Directive: Reproduce the lines below word for word, omitting the pictures from your answer.
───── Dataset
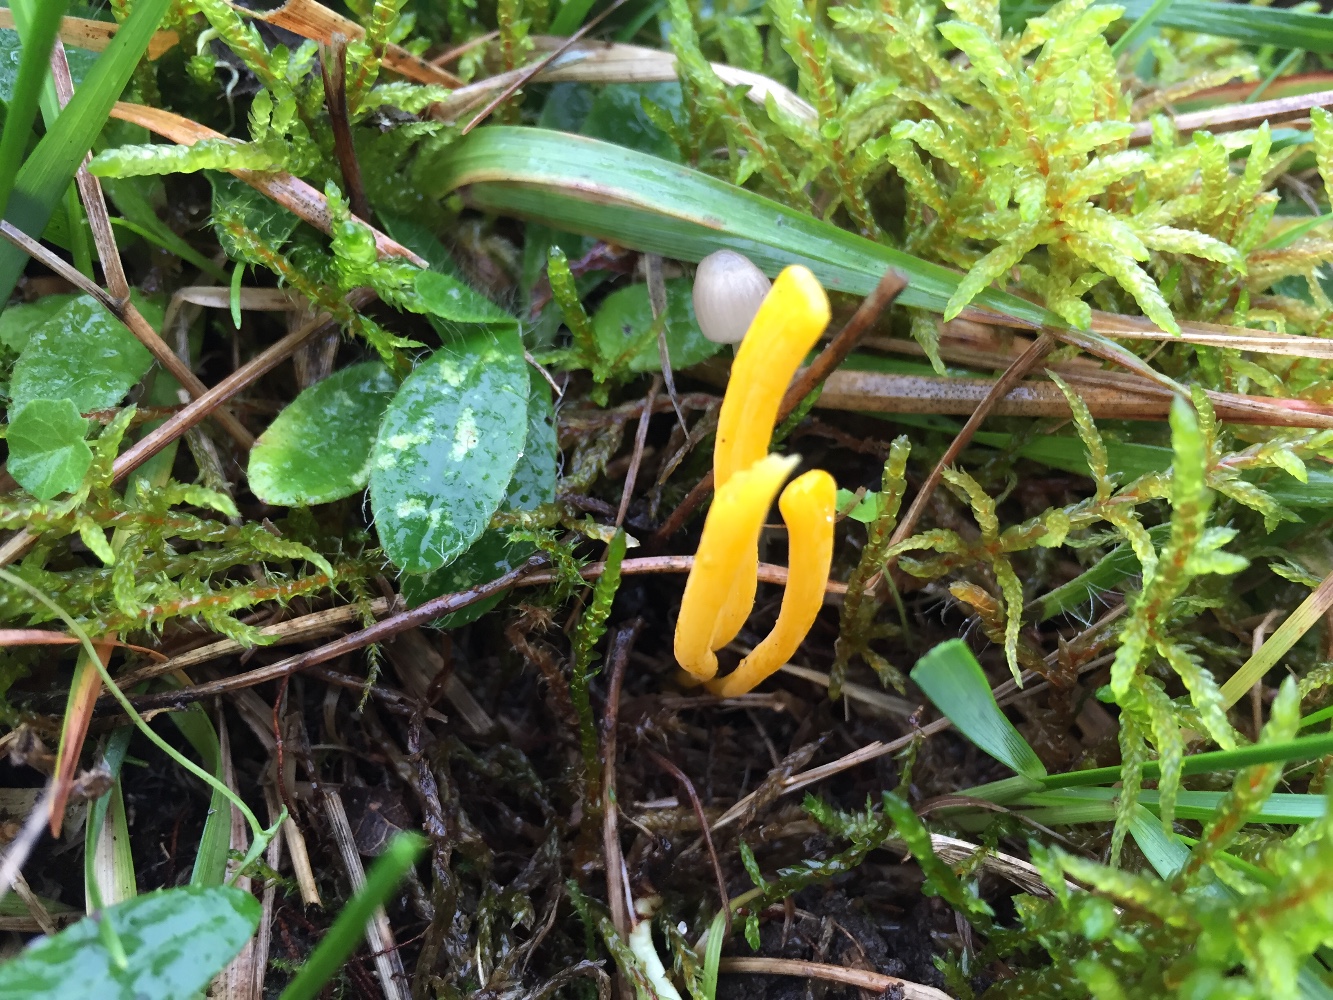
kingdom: Fungi
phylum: Basidiomycota
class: Agaricomycetes
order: Agaricales
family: Clavariaceae
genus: Clavulinopsis
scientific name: Clavulinopsis helvola
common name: orangegul køllesvamp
──────────
Result of the exercise:
kingdom: Fungi
phylum: Basidiomycota
class: Agaricomycetes
order: Agaricales
family: Clavariaceae
genus: Clavulinopsis
scientific name: Clavulinopsis helvola
common name: orangegul køllesvamp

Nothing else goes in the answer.